• Dataset entries
-- -- --

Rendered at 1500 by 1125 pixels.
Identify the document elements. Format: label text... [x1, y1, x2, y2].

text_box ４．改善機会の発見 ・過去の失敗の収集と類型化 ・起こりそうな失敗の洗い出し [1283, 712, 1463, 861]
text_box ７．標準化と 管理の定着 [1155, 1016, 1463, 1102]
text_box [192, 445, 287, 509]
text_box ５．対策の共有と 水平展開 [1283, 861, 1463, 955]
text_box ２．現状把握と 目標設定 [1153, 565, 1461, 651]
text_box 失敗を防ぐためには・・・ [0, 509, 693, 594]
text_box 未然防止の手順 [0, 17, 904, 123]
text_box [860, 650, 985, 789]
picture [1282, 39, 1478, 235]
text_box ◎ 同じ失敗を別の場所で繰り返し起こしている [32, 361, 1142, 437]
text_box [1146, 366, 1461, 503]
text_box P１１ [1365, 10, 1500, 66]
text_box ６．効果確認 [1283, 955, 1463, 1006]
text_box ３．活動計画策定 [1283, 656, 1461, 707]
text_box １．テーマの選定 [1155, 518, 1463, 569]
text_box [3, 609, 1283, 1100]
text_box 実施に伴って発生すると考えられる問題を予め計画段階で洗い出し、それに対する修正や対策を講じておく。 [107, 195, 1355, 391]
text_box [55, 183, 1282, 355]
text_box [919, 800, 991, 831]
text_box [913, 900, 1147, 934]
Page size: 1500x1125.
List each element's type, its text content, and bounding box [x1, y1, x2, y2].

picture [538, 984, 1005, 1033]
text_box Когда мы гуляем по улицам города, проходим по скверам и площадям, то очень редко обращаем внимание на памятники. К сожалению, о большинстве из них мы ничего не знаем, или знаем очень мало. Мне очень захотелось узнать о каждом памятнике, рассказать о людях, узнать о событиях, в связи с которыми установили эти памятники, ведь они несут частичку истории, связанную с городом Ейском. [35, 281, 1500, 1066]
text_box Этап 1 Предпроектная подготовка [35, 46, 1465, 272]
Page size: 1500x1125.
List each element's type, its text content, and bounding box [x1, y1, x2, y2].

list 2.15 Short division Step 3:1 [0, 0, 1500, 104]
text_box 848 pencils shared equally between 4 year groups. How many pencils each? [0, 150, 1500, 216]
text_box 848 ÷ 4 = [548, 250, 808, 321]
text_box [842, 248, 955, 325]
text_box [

-- -- --

• Task item
The goal is a faithful transcription of every entry above.

• Written solution
Rendered at 1500 by 1125 pixels.
Identify the document elements. Format: label text... [x1, y1, x2, y2].

text_box ４．改善機会の発見 ・過去の失敗の収集と類型化 ・起こりそうな失敗の洗い出し [1283, 712, 1463, 861]
text_box ７．標準化と 管理の定着 [1155, 1016, 1463, 1102]
text_box [192, 445, 287, 509]
text_box ５．対策の共有と 水平展開 [1283, 861, 1463, 955]
text_box ２．現状把握と 目標設定 [1153, 565, 1461, 651]
text_box 失敗を防ぐためには・・・ [0, 509, 693, 594]
text_box 未然防止の手順 [0, 17, 904, 123]
text_box [860, 650, 985, 789]
picture [1282, 39, 1478, 235]
text_box ◎ 同じ失敗を別の場所で繰り返し起こしている [32, 361, 1142, 437]
text_box [1146, 366, 1461, 503]
text_box P１１ [1365, 10, 1500, 66]
text_box ６．効果確認 [1283, 955, 1463, 1006]
text_box ３．活動計画策定 [1283, 656, 1461, 707]
text_box １．テーマの選定 [1155, 518, 1463, 569]
text_box [3, 609, 1283, 1100]
text_box 実施に伴って発生すると考えられる問題を予め計画段階で洗い出し、それに対する修正や対策を講じておく。 [107, 195, 1355, 391]
text_box [55, 183, 1282, 355]
text_box [919, 800, 991, 831]
text_box [913, 900, 1147, 934]
Page size: 1500x1125.
List each element's type, its text content, and bounding box [x1, y1, x2, y2].

picture [538, 984, 1005, 1033]
text_box Когда мы гуляем по улицам города, проходим по скверам и площадям, то очень редко обращаем внимание на памятники. К сожалению, о большинстве из них мы ничего не знаем, или знаем очень мало. Мне очень захотелось узнать о каждом памятнике, рассказать о людях, узнать о событиях, в связи с которыми установили эти памятники, ведь они несут частичку истории, связанную с городом Ейском. [35, 281, 1500, 1066]
text_box Этап 1 Предпроектная подготовка [35, 46, 1465, 272]
Page size: 1500x1125.
List each element's type, its text content, and bounding box [x1, y1, x2, y2].

list 2.15 Short division Step 3:1 [0, 0, 1500, 104]
text_box 848 pencils shared equally between 4 year groups. How many pencils each? [0, 150, 1500, 216]
text_box 848 ÷ 4 = [548, 250, 808, 321]
text_box [842, 248, 955, 325]
text_box [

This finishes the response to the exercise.